# Working and hunting on the road



## pantherarms99 (Nov 2, 2011)

I work out of state, we call it working on the road, i met a coyote hunter the other day that said he would take me hunting
and he did, he let me use one of his rifles and he put me on two yotes and a bobcat, sad to say i missed two out of the three but did get this big male, thanks Richard


----------



## youngdon (Mar 10, 2010)

Nice job Pantherarms99 where are you working.


----------



## El Gato Loco (Jan 15, 2010)

Way to go man... don't get too addicted to this predator hunting thing. Might be kinda hard to hold down a serious relationship.


----------



## bar-d (Feb 3, 2010)

Good'un.


----------



## singlesix (May 13, 2010)

Excellent job man, can you tell me how that bobcat came in. How close did he get to you guys?


----------



## hassell (Feb 9, 2010)

Congrats., nice to have friends on the road.


----------



## Mattuk (Oct 16, 2010)

Well done Richard.


----------



## bones44 (Jan 7, 2011)

Nice to know there are some truly fine fellow hunters out there. Great job on the yote and keep on enjoying what you do.


----------



## coyotehunter25 (Oct 24, 2010)

good job man


----------



## huntinfool84 (Oct 3, 2010)

now thats the way to build a buisness relation, not out on a golf course. good job!


----------



## pantherarms99 (Nov 2, 2011)

youngdon said:


> Nice job Pantherarms99 where are you working.


Im working in Ardmore, Ok


----------



## pantherarms99 (Nov 2, 2011)

singlesix said:


> Excellent job man, can you tell me how that bobcat came in.

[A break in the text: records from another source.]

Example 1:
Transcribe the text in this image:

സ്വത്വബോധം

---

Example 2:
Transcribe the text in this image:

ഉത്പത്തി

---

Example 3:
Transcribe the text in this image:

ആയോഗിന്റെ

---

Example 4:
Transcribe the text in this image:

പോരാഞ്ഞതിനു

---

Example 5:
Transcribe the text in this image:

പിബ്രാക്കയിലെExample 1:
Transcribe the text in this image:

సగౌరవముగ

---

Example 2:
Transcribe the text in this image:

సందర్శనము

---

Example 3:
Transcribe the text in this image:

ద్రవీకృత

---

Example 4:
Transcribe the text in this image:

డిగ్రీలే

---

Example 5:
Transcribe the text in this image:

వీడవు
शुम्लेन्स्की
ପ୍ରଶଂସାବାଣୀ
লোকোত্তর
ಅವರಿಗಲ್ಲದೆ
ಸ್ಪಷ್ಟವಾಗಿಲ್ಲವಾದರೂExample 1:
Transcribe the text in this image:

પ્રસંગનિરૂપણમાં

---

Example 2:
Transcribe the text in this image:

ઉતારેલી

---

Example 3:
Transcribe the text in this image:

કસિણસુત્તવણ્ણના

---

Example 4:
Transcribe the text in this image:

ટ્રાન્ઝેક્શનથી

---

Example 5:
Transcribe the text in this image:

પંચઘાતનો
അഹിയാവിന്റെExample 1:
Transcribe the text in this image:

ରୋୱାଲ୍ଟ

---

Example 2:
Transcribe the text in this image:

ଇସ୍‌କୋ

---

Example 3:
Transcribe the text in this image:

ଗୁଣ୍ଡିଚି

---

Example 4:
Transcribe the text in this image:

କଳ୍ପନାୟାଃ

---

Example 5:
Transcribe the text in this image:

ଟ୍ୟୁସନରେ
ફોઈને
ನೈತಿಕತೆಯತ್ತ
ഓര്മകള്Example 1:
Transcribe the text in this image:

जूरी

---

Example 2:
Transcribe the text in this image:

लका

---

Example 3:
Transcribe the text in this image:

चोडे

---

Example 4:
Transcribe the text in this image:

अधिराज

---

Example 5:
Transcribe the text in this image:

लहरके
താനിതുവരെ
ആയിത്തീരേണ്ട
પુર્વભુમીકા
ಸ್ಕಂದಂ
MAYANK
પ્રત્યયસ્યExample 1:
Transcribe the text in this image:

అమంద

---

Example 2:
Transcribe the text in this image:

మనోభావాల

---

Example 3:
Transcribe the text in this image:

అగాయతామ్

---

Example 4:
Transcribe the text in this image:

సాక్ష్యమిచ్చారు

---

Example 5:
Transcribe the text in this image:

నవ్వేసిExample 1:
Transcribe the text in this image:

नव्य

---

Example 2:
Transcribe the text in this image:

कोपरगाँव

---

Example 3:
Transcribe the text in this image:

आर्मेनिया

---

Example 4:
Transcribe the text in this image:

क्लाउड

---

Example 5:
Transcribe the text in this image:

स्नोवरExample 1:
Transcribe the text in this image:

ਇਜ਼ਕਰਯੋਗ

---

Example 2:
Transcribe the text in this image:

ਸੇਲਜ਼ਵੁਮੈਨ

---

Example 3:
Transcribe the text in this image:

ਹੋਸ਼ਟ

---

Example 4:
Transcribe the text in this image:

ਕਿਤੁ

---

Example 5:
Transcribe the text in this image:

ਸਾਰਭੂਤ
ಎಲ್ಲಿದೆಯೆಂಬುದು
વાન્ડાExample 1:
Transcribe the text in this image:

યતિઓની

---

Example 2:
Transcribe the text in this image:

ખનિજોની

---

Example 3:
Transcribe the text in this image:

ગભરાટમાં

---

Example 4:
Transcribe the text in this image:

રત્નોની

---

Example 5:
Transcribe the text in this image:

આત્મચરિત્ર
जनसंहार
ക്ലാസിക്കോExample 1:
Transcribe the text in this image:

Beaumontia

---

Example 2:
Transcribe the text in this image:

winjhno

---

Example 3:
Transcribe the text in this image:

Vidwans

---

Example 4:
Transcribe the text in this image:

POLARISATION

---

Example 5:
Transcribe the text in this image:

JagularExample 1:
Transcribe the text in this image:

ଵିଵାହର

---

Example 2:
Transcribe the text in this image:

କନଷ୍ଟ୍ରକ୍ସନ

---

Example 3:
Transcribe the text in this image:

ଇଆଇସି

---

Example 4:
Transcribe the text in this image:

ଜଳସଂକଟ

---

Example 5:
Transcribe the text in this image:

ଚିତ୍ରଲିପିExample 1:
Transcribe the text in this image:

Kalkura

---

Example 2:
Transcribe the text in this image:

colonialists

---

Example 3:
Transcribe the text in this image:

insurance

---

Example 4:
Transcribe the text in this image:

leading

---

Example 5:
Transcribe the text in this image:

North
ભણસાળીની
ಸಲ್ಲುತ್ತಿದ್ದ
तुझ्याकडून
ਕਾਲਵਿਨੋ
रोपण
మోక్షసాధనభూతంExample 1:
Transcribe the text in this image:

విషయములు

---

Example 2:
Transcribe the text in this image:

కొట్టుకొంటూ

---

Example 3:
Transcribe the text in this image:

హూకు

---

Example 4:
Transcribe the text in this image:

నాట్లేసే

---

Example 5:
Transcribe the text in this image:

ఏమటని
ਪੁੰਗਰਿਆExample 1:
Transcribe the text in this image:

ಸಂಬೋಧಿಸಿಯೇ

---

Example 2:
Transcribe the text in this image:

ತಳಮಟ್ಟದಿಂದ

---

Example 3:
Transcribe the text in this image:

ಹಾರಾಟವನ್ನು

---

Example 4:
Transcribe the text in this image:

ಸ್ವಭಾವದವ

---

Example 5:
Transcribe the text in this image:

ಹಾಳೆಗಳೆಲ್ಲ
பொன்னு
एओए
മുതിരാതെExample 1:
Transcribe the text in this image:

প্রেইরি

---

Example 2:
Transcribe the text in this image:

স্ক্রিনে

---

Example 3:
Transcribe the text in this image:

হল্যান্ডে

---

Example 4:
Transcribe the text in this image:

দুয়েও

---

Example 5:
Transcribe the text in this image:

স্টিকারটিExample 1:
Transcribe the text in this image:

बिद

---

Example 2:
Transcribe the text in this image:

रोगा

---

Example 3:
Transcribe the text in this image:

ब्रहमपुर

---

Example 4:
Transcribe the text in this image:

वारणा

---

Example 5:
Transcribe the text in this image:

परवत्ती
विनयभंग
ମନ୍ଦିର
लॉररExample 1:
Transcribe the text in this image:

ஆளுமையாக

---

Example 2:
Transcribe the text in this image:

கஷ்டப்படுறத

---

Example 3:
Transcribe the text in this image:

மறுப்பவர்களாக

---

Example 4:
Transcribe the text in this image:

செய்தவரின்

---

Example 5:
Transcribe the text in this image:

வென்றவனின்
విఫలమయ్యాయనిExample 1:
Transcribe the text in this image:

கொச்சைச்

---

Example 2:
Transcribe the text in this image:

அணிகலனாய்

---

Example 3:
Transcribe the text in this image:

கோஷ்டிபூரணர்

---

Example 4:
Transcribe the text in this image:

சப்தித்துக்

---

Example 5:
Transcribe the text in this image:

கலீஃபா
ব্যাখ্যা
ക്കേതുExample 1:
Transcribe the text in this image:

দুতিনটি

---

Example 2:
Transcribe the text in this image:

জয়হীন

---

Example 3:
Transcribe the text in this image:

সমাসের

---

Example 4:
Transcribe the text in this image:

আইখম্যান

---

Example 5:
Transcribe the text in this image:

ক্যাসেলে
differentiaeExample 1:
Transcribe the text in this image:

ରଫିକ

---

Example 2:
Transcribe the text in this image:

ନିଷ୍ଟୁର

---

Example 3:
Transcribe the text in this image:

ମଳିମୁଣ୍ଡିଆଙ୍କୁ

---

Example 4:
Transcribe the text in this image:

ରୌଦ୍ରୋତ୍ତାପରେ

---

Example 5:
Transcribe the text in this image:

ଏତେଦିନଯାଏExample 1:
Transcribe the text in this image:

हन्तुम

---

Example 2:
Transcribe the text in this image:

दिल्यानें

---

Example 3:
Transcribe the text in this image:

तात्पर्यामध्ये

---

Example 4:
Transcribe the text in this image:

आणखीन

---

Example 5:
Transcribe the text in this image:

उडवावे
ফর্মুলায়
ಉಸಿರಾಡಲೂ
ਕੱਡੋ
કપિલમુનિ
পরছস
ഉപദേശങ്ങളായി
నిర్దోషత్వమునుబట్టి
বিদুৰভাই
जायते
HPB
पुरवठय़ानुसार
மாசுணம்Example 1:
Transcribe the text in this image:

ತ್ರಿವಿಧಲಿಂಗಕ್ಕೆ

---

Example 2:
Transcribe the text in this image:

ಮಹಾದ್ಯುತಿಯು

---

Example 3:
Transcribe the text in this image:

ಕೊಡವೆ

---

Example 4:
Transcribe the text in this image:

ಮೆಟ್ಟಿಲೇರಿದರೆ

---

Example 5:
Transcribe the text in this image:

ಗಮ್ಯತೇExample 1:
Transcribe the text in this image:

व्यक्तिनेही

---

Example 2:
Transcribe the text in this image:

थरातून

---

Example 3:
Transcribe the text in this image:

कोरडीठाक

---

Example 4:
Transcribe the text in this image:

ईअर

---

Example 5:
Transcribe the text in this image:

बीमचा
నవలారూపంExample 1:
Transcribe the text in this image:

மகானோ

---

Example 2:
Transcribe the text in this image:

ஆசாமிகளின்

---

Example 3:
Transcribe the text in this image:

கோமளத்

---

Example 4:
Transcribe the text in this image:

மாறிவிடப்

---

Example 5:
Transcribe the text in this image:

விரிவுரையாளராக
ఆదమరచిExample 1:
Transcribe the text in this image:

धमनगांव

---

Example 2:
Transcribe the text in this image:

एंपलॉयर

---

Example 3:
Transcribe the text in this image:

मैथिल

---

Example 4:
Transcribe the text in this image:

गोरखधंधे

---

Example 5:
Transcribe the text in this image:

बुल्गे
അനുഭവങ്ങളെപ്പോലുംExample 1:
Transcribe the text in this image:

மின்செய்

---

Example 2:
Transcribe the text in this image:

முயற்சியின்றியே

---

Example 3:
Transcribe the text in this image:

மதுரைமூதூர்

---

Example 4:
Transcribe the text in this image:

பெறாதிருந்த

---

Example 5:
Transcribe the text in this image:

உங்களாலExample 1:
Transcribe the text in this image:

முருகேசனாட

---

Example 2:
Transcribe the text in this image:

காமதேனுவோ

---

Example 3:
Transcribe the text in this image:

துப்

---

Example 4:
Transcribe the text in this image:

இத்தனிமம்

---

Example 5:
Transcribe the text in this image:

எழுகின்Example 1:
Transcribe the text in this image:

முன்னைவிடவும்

How close did he get to you guys?


We drove up on the bobcat while driving down a field road, there was a big brush pile that im sure he was hanging around in, got a close shot but missed


----------



## pantherarms99 (Nov 2, 2011)

Thank u everyone for the kind words, by the way we use a female invitation in r set that seemed to really work


----------